## Limb landmark coordinates
--------------------

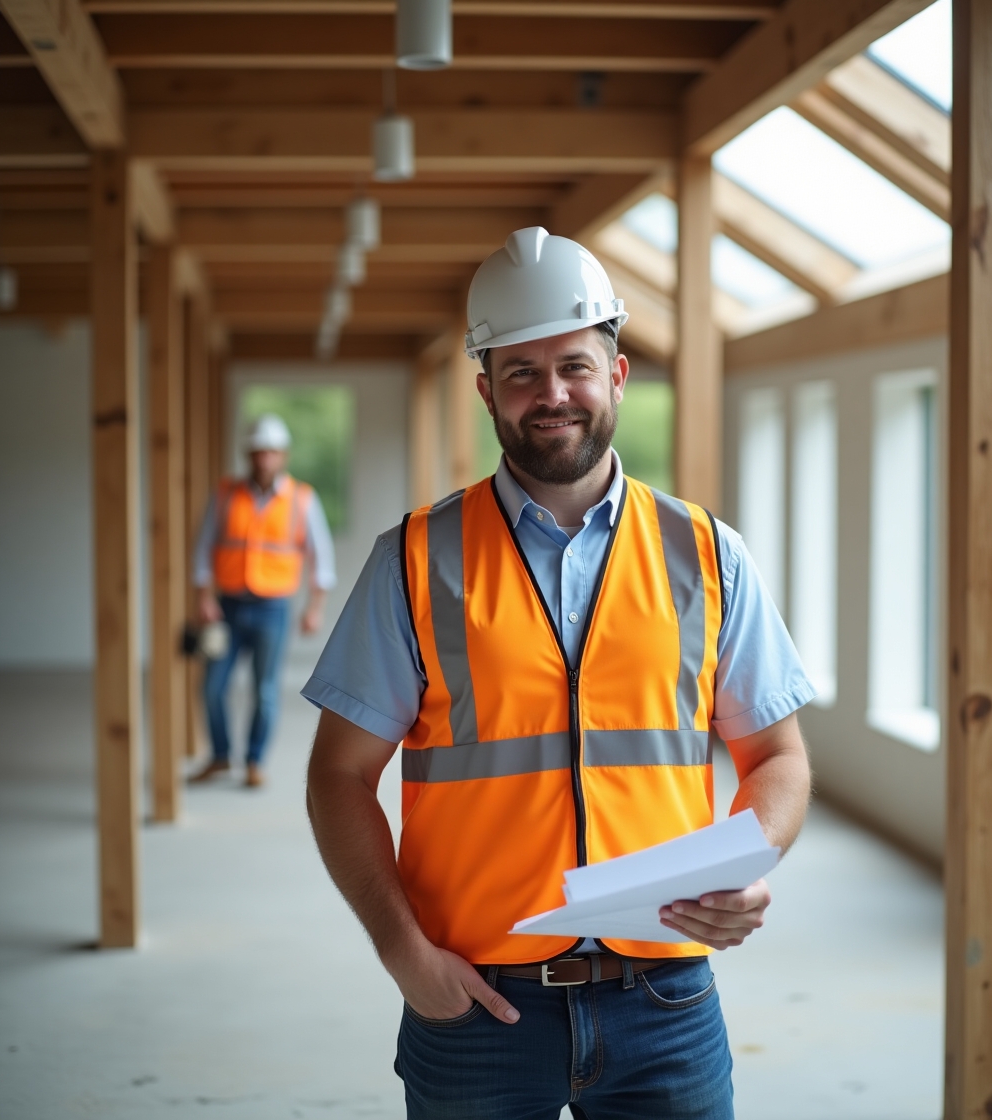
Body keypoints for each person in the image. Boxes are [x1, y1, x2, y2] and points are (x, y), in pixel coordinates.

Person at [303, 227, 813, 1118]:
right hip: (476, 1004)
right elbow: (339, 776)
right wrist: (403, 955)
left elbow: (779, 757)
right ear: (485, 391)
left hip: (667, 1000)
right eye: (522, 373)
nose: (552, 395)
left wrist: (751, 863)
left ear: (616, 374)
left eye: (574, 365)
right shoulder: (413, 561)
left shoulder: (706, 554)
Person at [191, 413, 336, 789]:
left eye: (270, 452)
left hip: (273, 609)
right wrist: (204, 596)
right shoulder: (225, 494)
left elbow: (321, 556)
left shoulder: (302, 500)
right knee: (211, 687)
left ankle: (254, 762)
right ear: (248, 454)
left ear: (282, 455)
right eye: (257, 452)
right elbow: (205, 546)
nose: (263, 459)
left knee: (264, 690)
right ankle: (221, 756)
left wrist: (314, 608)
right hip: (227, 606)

--------------------

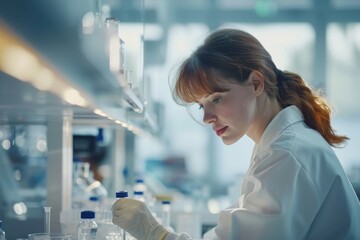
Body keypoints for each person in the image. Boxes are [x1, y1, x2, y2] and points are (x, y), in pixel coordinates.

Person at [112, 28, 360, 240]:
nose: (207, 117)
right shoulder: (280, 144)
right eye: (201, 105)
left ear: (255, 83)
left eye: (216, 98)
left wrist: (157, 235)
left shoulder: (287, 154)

--------------------

## Activity
Reproduce only the lines above spanning from the line containing "left ankle: (254, 762)" through the line containing "right hip: (227, 606)", word for word.

## Written answer
left ankle: (254, 762)
right ear: (248, 454)
left ear: (282, 455)
right eye: (257, 452)
right elbow: (205, 546)
nose: (263, 459)
left knee: (264, 690)
right ankle: (221, 756)
left wrist: (314, 608)
right hip: (227, 606)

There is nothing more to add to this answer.